Juluk – Adek. Terdiri dari dua kata, yaitu juluk adalah nama baru yang diberika kepada seseorang yang telah mampu merumuskan cita citanya, sedangkan adek atau adok adalah nama baru yang diberikan kepada seseorang yang telah berhasil mencapai cita cita itu. Setiap seseorang diarahkan agar selalu mencapai prestasi baru dalam hidupnya. Setelah seseorang itu mampu produktif, lalu mampu kompetitif serta mahir untuk kooperatif, maka saatnya seseorang harus inivatif.
Unsur dan pengertian dari piil pesenggiri itu sendiri ternyata sangat sejalan dengan batasan dan ciri dari genius loka, lokal wisdom atau kearifan lokal. Karena piil pesenggiri adalah sebuah nilai yang tidak statis, piil pesenggiri memiliki kemampuan . untuk akomodatif dan integrative. Hingga sekarangpun sebenarnya masyarakat Lampung masih demikian terikatnya dengan piil pesenggiri.
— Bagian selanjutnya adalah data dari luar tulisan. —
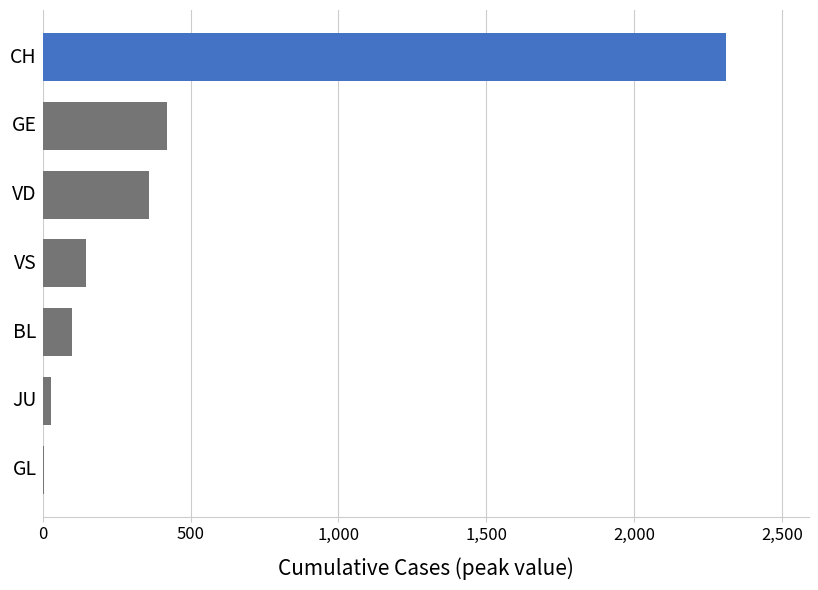

What is the sum of all values?

3373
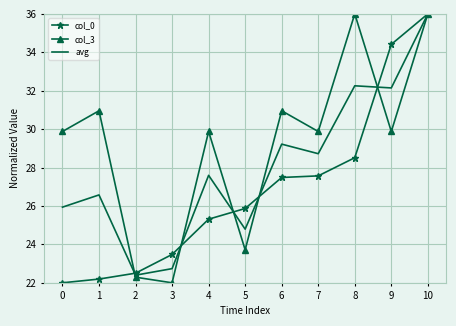

Reading right to left, transcribe all the data shown in this chart.

col_0: 10=36.0	9=34.4	8=28.5	7=27.6	6=27.5	5=25.9	4=25.3	3=23.5	2=22.5	1=22.2	0=22.0
col_3: 10=36.0	9=29.9	8=36.0	7=29.9	6=31.0	5=23.7	4=29.9	3=22.0	2=22.3	1=31.0	0=29.9
avg: 10=36.0	9=32.1	8=32.3	7=28.7	6=29.2	5=24.8	4=27.6	3=22.7	2=22.4	1=26.6	0=25.9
Sayang dengan munculnya regulasi yang justeru melemahkan keberadaan lembaga adat, mengakibatkan piil pesenggiri mulai semakin kurang pamiliar. Namun demikian karakter piil pesenggiri tetap terpatri pada pendukukungnya.
Sebagai system nilai piil pesenggiri bukan diajarkan secara akademis kepada pendukungnya, tetapi harus dikembangkan. Piil pesenggiri selain berkembang pada pribadi pribadi, juga dikembangkan melalui kontak budaya. Kelompok intelektual pendukung dan pelaku budaya sangat dibutuhkan dalam terjadinya kontak budaya, sehingga nilai nilai ini menjadi berkembang. Kelompok intelektuallah yang akan dengan lincah dan diaksep oleh pendukung dalam proses akomodasi serta integrasi nilai nilai luar, dalam rangka melakukan berbagai pengembangan dan “perubahan” (dalam tanda petik).
Kelompokm intelektual yang akan diaksep oleh komunitas pendukung dan pelaku budaya, adalah kelompok intelektual yang memiliki ikatan kekerabatan dalam arti luas, yang selama ini memang mereka kenal sebagai bagian yang tidak terpisahkan dari komunitas tersebut. Di sini harus kita bedakan kelompok intelektual dengan akademisi, karena kelompok intelektual yang dimaksud adalah bagian dari komunitas tersebut yang memiliki wawasan kedepan, yang memiliki kemampuan untuk menjelaskan piil pesenggiri itu baik kedalam maupun keluar.